One of my fellow pastors calls me "Cult-Killing Kyle"—to my nausea-inducing chagrin—because I'm really passionate about apologetics. (But to be clear, not about killing people from cults. That's bad.) Apologetics is the art and science of defending the Christian faith. The term comes from the word "defense" (in the Greek, apologia) used in 1 Peter 3:15, which says, "But in your hearts honor Christ the Lord as holy, always being prepared to make a defense to anyone who asks you for a reason for the hope that is in you; yet do it with gentleness and respect." Many Christians try to accomplish this through carefully crafted arguments. Their ultimate goal is tear down an opponent's objections, hopefully concluding with a conversion. This mindset holds that if people were shown sufficient evidence for Christianity, then they could not help but believe.

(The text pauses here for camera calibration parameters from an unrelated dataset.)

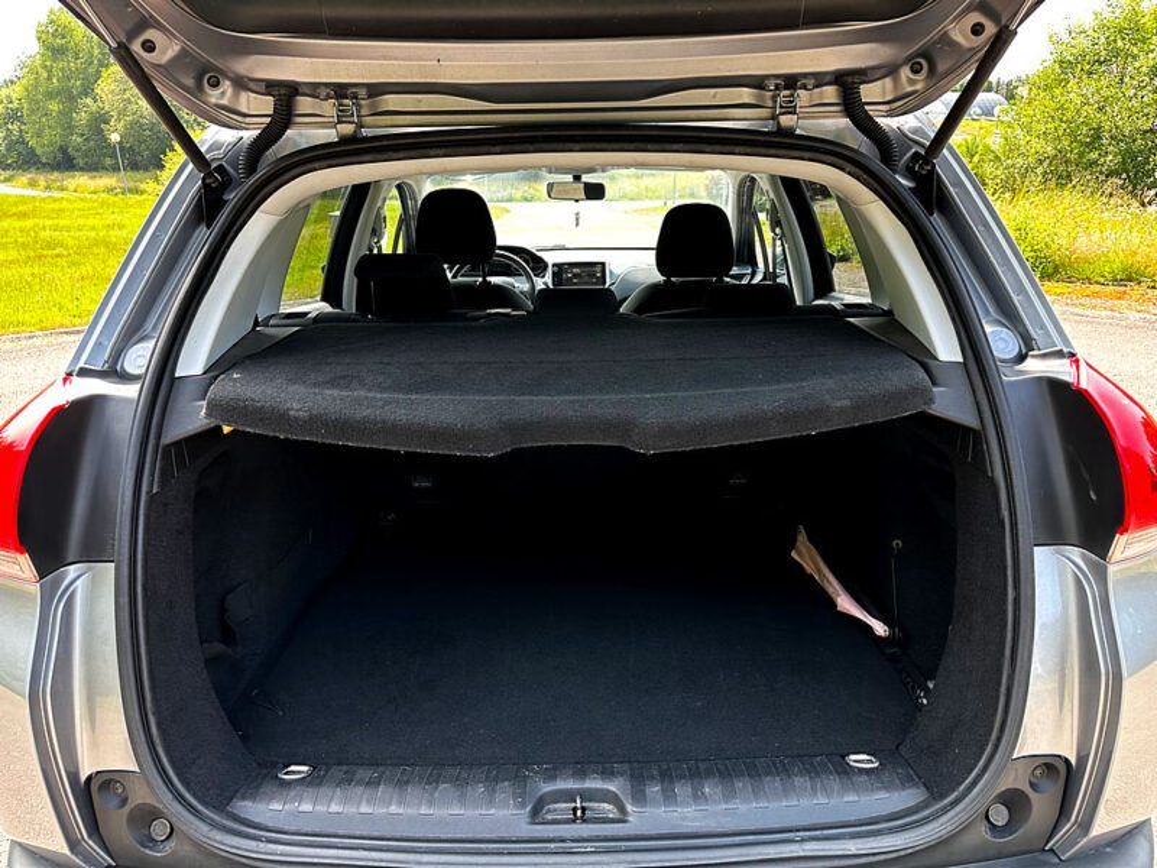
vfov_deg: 56.8
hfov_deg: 71.6
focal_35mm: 24
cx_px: 578
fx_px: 802
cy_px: 434
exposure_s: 1/361
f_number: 1.78
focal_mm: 6.86
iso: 80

But with the advent of postmodernism, people are no longer concerned with finding the truth but their truth. They see truth to be based on experience not evidence. The good thing is people are more open to hear opposing viewpoints. The problem is you can answer all their objections and they will walk away totally unfazed about their beliefs.
Being a pastor in Eugene, Oregon—a city fueled by the University of Oregon and known as the hippie capital of the Northwest—I get to interact with many who've taken postmodernism as far as it can go. One student told me with a straight face that morality does not exist and that Hitler and the Holocaust was a neutral matter. I then asked him, perhaps inappropriately, how he'd feel if his family was brutally murdered in front of him. Same answer. Morally neutral. I slowly walked away a little afraid.
How do you argue with someone like that? Perhaps there isn't a way.
Through my many failures in apologetics I've become a firm believer that you cannot argue someone into heaven. I'm not saying throw out apologetics all together. I'm calling for us to rethink how we go about it. Of course, if someone has burning questions about the faith, they should be answered. But that is not sufficient. If someone is to be convinced of the Gospel, something deeper must be touched. You have to hit the heart.
Unbelief is not an intellectual problem but a heart problem (Psalm 14:1; Matthew 13:15). People don't have trouble believing Christianity because they haven't seen the evidence. They may say that, but that's not what's going on. They don't want to believe. They willingly choose something else over God, exchanging the truth for a lie (Romans 1:18-25). Pharaoh had evidence in the form of vicious plagues, but he still hardened his heart (Exodus 8:19). There were some who saw the risen Christ and still didn't believe it (Matthew 28:17).
When people convert to Christianity, it's not because they finally saw all the proof. It's because their heart was changed. Even C.S. Lewis wasn't converted from his atheism because of rational arguments. He'd heard everything there was to hear in support of Christianity and was not convinced. It wasn't until he was "surprised by joy"—the joy he realized he was meant to experience—that he reluctantly chose to follow Christ.
This doesn't mean our faith is based on zero evidence. Christianity has mountains of evidence. Because people choose not to believe in God, they also choose not to see the evidence.
So, how do we share and defend the Gospel in this postmodern age? We must engage a person's heart. What is their deepest desire? How are they trying to fulfill themselves? What is their deepest hurt? How are they seeking to save themselves?
A few years ago, a couple friends and myself were in a debate with two Mormon missionaries. I'd compiled a literal binder full of stuff to discredit everything, ranging from the Nephites all the way to the magic onesies. It didn't work. After a few hours of getting nowhere, one of my friends asked them, "If you got hit by a bus today, do you know with absolute certainty if you'd go to heaven?" Both the missionaries hung their heads low, staring at the ground, searching for an answer. After about thirty seconds of silence, one of the men answered with a quivering voice, "I don't know." My friend had cut straight to their hearts—in a belief system where salvation is earned through good works, you can never know if you've done enough. What a heavy burden to carry.
One of the best ways to speak to another person's heart is just by sharing yours. You don't need a Ph.D. in theology. You know how you've been transformed. That story will resonate with people because their heart is longing for the same thing.
I once spent forty-five minutes arguing with an atheist on the UO campus, answering all his questions. After every reply instead of relenting, he kept bringing up more arguments. Answering one question would spawn three more. I had a guy with me I was training in ministry who hadn't gone through any formal theological schooling. The atheist, tired of hearing my voice, turned to my friend and asked him to speak up. He nervously said, "I don't know much about all this science and creation and stuff. But this is what I do know." He then shared about his redemption out of a brutal life, about how Christ came crashing into his world and wrecked him. By the end of the story, tears were streaming down the atheist's face. He longed for the same redemption.
The Apostle Peter is not wrong that you should be ready to defend the truth. Do it with "gentleness and respect," declaring why you have hope—because Jesus gave you a new heart, a new life. Be honest, be open, and trust the Gospel to do the rest (Romans 1:16).